**Problem statement:** An exact restatement of the data below, with the pictures removed, is the required answer.

**Data section:**
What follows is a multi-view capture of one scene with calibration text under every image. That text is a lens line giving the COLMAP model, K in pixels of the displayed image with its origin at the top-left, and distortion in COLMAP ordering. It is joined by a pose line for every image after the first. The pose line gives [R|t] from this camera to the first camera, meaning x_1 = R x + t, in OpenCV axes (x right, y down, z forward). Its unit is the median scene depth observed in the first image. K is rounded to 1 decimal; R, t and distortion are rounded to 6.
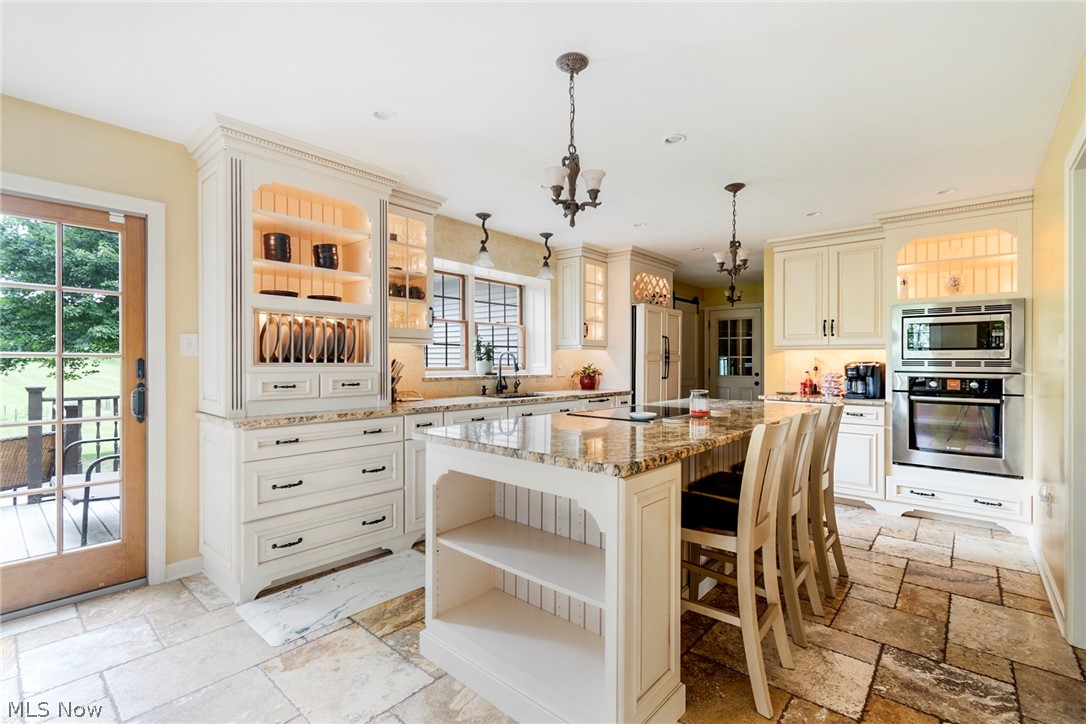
lens RADIAL K [[489.7, 0, 546.9], [0, 489.7, 362.5], [0, 0, 1]] dist [0.004925, -0.001060]
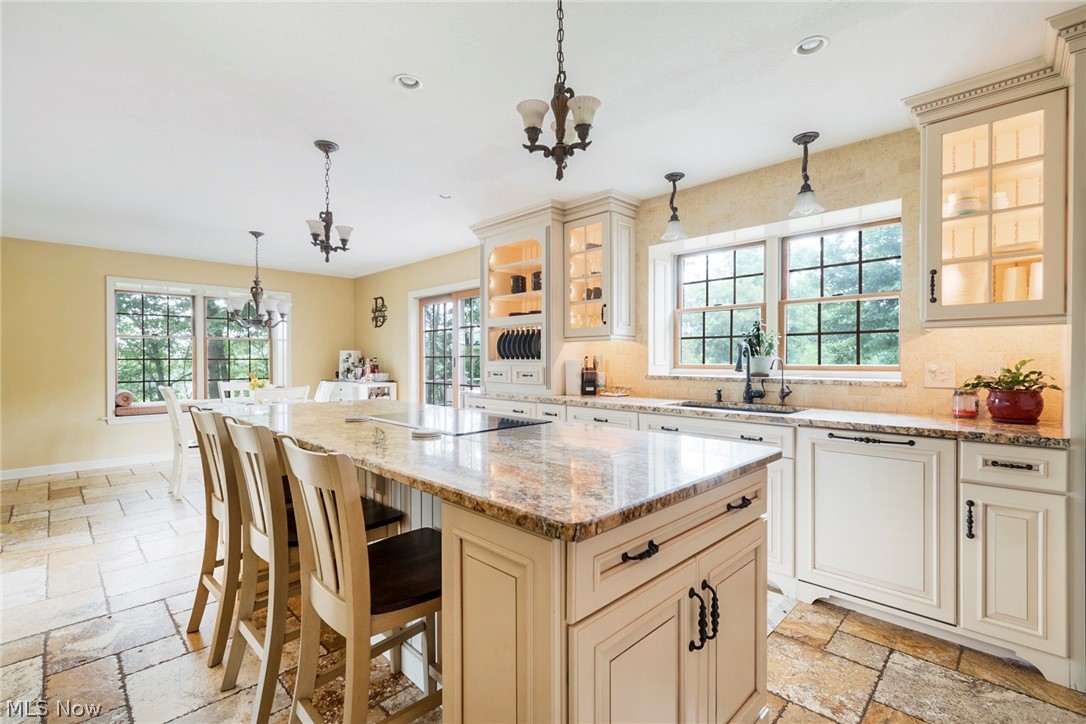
lens RADIAL K [[489.7, 0, 546.9], [0, 489.7, 362.5], [0, 0, 1]] dist [0.004925, -0.001060]
pose [[-0.068415, 0.001799, -0.997655, 0.792333], [-0.000725, 0.999998, 0.001853, 0.005480], [0.997657, 0.000850, -0.068414, 0.982068]]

**Task response:**
What follows is a multi-view capture of one scene with calibration text under every image. That text is a lens line giving the COLMAP model, K in pixels of the displayed image with its origin at the top-left, and distortion in COLMAP ordering. It is joined by a pose line for every image after the first. The pose line gives [R|t] from this camera to the first camera, meaning x_1 = R x + t, in OpenCV axes (x right, y down, z forward). Its unit is the median scene depth observed in the first image. K is rounded to 1 decimal; R, t and distortion are rounded to 6.
lens RADIAL K [[489.7, 0, 546.9], [0, 489.7, 362.5], [0, 0, 1]] dist [0.004925, -0.001060]
lens RADIAL K [[489.7, 0, 546.9], [0, 489.7, 362.5], [0, 0, 1]] dist [0.004925, -0.001060]
pose [[-0.068415, 0.001799, -0.997655, 0.792333], [-0.000725, 0.999998, 0.001853, 0.005480], [0.997657, 0.000850, -0.068414, 0.982068]]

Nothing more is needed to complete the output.